FoxPatch Field Experimental Protocol
The experimental protocol is divided into a core protocol, and then suggested enhancements that individuals may choose to explore.
The 5 step basic protocol:
Step 1: Collect a bulk sample of foxtail spp. seed as it matures in the autumn (August-November).
Step 2: Send an aliquot to Jack Dekker for dormancy state assay characterization.
Step 3: Bury aliquots of the seed in weed-free soil near the soil temperature and moisture monitoring equipment.
Step 4: Record soil temperature and moisture at depth from the time of burial until completion of the experiment on an hourly, continuous basis all year.
Step 5: Record foxtail seedling emergence numbers weekly from the buried cores for the entire year when the soil is not frozen.
Enhanced protocol and step explanations:
Step 1. The first population should be your locally adapted genotype. Population genetic structure (Wang et al., 1996a, b, c) tells us that a "patch" of foxtail is more than likely to be a single genotype; with giant foxtail this is almost a surety. Any of the weedy foxtails are OK: giant, green, yellow, bristly, knotroot (correct ID of yellow and knotroot is difficult). Consider more than one locally adapted foxtail species; more than one locally adapted foxtail population within a species; exchanging locally adapted populations between regional sites (common nurseries can provide information about local adaptation); starting the experiment in more than one burial year; following the buried seed from one year over several emergence years (i.e. emergence in year of burial, year 1, year 2, year 3, etc.).
Collect a large bulk sample so that there is enough for dormancy assay, burial and storage (-20° C) for related studies later. Physically stir and homogenize the bulk sample when collection is over to ensure "uniformity".
Harvest the seed from one local patch (e.g. 1-25 m2 plot), and all at one time or over a 1-3 day period maximum to ensure similar dormancy. In general the most seed comes from primary panicles at the beginning of the season (August), and the quantity decreases thereafter as 2° and 3° panicles shed seed.

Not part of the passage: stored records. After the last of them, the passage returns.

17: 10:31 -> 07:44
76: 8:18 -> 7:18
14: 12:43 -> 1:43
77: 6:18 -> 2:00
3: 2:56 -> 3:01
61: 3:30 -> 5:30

Step 2. Dry the seed on screens at room temperature for 1-3 days. This will also allow you to store the unused seed at -20° C without to much loss of viability. Separate the large, dark, mature seed from the lighter seed and chaff (blower). Immediately assay, bury and store the seed after drying. Collect thousands of seeds (30-100 grams) for each population you study.
The standard assay to determine dormancy state heterogeneity within a single foxtail population involves testing the seed in controlled environment germination cabinets after various after-ripening (4° C, moist, dark) periods (0-100 days). Considerable experimentation has resulted in the specification of "ideal" germination conditions: a sealed 30 ml vial, germination paper, 1 ml H2O, and 10 foxtail seeds (Dekker and Hargrove, 2002). These vials are used for both after-ripening and germination. The 8 day germination assay per se is conducted at 32° C, 15 h light period:12° C, 9h dark period for each diurnal period.
Step 3. Possible variations include 3-6 replications; use small (11 cm dia.) unprotected, 3-flagged, cores; cores at different locations with the same seed to get a local look at variation; vary burial depth: shallow or uniformly to 12 cm to simulate plow-cultivation distribution; vary seed number per core, more is better to detect the infrequent post-July late emergers; bury near other's temperature and moisture monitoring equipment. Find a spot with no foxtail seeds, convenient to collect weekly emergence data and near or at where the temperature and moisture monitors are. Bury 200 or more seeds per core (replication; 11cm diameter X 12 cm deep cylindrical core). Extract soil and mix with the seed in a bucket. Mark the soil-foxtail seed core. We use a 3 wire flag system, the cores and seed move very little so there is no need for bags or rings: they create their own artifacts. How you bury and mark, as long as there are no contaminating foxtail seeds, is very flexible.
Step 4. Soil temperature measurements at depth (e.g. surface, 1, 2, 4, 8 cm. etc.) is very standard at state Experiment Station farms. Soil moisture measurement is the hardest measurement to make in this protocol. In Iowa we have 2 stations on the Iowa Environmental Mesonet that records soil temperature and water content hourly and uploads it continuously via a solar-powered cell phone, and then reported immediately on the IEM web site (in easily downloadable files).
Step 5. More frequent emergence counts than weekly is not necessary. In the spring when the big flush comes it may help, but weekly really is as accurate a prediction as we can ever hope for. Emergence counting has to be consistent from soil thaw in the spring to soil freeze in November and December. After counting each week, cut the seedling off with a sharp blade at the soil surface. Grow a soybean, or corn, crop over the core areas so the soil environment is similar to that of a no-till crop. Plant and weed by hand at the normal times except the core areas. Emergence from bare soil will be different than that with a crop.